The fabrication of lunar building materials and the assembly of structures requires the use of adhesives, binders, and sealants. These terrestrial materials are usually Produced from carbon, hydrogen, and nitrogen, elements scarce on the Moon. One possible approach would be to use inorganic polymer systems synthesized from the available lunar chemical elements, viz., silicon, aluminum, and oxygen. This paper considers inorganic polymer systems, their background, status, and shortcomings, and the use of network polymers as a possible approach to synthesis. In addition, other potentially useful considerations were advanced, including glassy metals for unusual structural strength, and the use of cold-mold materials as well as foam-sintered lunar silicates for lightweight shielding and structural building materials.

INTRODUCTION

Ideally, structural systems assembled on the lunar surface would be fabricated from available lunar materials. This process might include synthesis of adhesives for use in filament winding, sealants, binders for incorporating into lunar road-bed materials to minimize dust generation, as well as materials for insulation and radiation shielding. However, lunar materials do not contain the abundance of basic chemical elemental building blocks available in terrestrial minerals. The lunar composition is dominated by five minerals - pyroxenes, olivines, feldspars, ilmenite, and spinel - and consists mainly of metal silicates and titanates. Terrestrial technology concerned with adhesives, sealants, and binders revolves about the ubiquitous carbon atom. All current adhesive systems use macromolecular organic polymeric compounds which are produced from carbon containing small molecules that contain, in addition to carbon, hydrogen, nitrogen, and oxygen. Only oxygen, which is combined as oxides and silicates, is relatively abundant on the Moon, comprising more than 50 percent by weight of lunar materials (ref. 1), while the upper limit of indigenous organics in lunar samples is about 1 ppb (ref. 2).

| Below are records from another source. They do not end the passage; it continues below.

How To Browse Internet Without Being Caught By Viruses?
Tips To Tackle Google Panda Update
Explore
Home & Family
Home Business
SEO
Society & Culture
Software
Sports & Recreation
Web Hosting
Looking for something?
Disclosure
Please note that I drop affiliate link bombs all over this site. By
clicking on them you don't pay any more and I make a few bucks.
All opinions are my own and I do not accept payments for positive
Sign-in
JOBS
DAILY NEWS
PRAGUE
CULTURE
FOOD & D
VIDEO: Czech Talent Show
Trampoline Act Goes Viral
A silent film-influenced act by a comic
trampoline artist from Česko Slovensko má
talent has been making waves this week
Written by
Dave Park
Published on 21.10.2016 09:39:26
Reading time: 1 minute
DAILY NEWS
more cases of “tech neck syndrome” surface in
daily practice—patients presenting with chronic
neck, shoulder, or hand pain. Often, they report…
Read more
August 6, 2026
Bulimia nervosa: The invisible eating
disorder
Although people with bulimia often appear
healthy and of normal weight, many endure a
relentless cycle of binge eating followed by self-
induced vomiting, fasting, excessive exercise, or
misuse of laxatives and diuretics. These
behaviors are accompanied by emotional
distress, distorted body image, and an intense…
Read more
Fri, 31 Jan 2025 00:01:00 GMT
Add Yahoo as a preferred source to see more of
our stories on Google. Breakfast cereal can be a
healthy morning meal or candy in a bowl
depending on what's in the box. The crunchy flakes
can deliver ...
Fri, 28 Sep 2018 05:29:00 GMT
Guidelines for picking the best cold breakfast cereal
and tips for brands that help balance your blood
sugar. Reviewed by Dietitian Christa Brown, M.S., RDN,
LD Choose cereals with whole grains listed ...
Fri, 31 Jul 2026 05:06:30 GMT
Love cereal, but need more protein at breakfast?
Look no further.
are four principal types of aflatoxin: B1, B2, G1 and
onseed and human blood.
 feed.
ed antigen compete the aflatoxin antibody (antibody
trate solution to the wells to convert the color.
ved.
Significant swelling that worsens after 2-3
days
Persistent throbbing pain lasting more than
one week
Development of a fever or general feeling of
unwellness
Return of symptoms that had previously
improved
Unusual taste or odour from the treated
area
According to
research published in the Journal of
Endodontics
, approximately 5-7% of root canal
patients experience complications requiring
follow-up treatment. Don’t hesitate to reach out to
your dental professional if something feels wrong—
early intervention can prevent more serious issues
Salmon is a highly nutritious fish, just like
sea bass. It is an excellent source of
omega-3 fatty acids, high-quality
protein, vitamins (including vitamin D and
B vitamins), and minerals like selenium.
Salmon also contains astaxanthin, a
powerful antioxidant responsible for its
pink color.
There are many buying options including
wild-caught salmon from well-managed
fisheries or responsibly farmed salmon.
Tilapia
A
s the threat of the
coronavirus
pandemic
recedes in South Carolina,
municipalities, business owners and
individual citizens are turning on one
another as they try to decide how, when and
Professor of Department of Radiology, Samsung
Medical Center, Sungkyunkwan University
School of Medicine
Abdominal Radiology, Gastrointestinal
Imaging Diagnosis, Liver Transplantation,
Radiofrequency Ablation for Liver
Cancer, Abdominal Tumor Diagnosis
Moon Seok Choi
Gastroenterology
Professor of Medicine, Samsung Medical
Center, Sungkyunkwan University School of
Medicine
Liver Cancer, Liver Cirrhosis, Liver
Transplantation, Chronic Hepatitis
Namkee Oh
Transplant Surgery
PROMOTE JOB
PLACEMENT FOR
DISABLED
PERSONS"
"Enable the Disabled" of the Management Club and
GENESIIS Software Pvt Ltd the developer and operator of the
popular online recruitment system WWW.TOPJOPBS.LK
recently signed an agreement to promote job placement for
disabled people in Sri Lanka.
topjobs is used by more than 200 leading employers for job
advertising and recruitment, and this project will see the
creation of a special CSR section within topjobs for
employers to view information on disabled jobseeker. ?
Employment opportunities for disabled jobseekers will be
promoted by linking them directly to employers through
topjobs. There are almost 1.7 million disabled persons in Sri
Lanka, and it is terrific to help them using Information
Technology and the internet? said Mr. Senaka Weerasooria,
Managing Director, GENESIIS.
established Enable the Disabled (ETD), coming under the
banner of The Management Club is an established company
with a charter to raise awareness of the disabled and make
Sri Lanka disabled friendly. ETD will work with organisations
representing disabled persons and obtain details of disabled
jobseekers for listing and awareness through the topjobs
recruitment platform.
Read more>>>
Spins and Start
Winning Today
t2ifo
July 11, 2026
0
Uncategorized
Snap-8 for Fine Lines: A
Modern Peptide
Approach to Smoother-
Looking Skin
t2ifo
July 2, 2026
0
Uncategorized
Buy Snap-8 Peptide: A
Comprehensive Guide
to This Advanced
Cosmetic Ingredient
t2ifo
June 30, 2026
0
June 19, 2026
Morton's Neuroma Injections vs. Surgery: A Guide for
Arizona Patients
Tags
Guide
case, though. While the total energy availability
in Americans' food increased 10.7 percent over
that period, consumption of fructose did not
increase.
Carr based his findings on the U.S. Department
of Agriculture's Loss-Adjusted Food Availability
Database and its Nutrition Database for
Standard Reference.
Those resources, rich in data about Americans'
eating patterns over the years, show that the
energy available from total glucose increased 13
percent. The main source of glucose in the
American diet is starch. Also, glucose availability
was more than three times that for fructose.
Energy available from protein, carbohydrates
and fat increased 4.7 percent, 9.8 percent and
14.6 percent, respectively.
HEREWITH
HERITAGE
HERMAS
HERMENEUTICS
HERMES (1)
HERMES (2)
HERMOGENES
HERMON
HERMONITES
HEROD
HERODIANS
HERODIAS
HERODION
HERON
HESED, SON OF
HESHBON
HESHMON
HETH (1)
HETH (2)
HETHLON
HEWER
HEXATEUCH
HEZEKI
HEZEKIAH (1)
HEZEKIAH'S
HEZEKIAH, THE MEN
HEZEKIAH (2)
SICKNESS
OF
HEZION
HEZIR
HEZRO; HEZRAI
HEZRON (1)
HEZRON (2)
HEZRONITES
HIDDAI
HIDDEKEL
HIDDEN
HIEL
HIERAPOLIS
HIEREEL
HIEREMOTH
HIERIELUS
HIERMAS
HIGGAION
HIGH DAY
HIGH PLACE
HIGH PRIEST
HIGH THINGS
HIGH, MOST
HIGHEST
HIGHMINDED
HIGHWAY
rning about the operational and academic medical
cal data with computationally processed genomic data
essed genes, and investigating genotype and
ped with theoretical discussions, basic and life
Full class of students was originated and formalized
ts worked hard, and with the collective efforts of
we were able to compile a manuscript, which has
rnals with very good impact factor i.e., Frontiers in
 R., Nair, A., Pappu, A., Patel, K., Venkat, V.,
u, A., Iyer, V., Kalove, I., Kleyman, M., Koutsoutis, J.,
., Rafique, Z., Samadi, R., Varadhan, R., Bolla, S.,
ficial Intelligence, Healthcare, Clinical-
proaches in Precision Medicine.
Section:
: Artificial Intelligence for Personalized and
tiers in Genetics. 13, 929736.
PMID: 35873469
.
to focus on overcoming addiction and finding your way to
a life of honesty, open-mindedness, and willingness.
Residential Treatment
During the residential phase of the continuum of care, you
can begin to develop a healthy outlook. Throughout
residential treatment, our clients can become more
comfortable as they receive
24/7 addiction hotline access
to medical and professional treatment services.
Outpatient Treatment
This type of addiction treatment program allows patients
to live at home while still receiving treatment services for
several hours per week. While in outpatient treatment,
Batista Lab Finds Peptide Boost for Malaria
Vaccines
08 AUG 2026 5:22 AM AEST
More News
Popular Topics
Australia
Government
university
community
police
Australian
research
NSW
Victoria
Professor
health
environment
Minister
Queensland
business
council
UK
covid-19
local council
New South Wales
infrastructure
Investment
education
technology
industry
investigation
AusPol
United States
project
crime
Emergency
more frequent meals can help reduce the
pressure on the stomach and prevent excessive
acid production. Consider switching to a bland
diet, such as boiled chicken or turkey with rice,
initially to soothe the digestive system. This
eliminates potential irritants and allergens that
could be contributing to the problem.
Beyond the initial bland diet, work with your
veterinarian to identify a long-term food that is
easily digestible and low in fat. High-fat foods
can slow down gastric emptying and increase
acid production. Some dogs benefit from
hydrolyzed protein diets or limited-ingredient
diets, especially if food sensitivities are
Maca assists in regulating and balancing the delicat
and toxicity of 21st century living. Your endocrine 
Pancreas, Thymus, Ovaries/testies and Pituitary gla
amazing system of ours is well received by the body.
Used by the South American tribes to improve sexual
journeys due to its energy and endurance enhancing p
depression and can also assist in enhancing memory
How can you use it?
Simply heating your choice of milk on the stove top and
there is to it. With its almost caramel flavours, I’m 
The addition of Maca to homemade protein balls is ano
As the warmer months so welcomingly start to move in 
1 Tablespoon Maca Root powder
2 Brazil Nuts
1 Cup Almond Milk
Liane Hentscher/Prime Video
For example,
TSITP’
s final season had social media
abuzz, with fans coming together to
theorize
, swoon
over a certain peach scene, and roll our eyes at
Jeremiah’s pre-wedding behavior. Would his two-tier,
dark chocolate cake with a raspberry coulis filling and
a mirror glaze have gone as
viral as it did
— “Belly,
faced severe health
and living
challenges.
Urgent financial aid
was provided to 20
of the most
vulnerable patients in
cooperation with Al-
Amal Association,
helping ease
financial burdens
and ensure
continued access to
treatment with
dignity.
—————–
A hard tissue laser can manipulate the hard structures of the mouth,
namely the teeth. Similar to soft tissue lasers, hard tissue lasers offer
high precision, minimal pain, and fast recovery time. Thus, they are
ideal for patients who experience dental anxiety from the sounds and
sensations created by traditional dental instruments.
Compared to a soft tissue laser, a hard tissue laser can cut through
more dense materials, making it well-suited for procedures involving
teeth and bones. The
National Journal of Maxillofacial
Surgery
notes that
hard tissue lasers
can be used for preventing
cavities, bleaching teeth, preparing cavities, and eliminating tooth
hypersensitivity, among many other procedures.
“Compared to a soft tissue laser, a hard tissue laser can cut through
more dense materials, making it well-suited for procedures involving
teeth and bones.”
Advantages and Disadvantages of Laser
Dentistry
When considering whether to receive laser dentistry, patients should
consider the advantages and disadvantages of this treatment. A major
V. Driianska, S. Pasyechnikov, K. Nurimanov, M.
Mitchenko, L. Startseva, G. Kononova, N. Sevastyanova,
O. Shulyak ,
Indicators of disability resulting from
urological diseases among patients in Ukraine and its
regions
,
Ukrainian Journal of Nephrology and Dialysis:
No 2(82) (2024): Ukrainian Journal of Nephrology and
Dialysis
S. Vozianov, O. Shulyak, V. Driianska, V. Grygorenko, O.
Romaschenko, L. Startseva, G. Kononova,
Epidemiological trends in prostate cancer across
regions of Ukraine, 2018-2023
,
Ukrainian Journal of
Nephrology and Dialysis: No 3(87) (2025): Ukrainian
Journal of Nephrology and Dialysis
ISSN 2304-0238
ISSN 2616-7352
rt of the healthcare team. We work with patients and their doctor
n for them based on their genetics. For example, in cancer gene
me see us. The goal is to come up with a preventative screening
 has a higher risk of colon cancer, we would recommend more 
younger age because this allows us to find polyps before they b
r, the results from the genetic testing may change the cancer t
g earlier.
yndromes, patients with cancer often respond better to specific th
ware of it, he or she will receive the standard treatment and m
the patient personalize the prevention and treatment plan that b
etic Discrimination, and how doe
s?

In the absence of lunar materials for fabricating organic structures, several alternatives were considered:

  1. The simplest but most expensive alternative would be to transport all needed materials by means of the Space Shuttle. The present proposed method for producing aluminum from lunar ores involves the use of carbon and chlorine, which would have to be transported to the Moon. However, these elements remain captive within the process and need not be constantly replenished as would be the case if organic polymeric adhesives were produced from carbon starting material.
  2. An alternative would be to "dismantle" a carbonaceous containing asteroid into the desired chemical elements. Towing asteroids to a convenient work area is under consideration.
  3. Another alternative would be to use available lunar materials with or without a minimum of terrestrial materials to synthesize and fabricate the required building materials.
The purpose of this discussion is to consider alternative 3 and its ramifications.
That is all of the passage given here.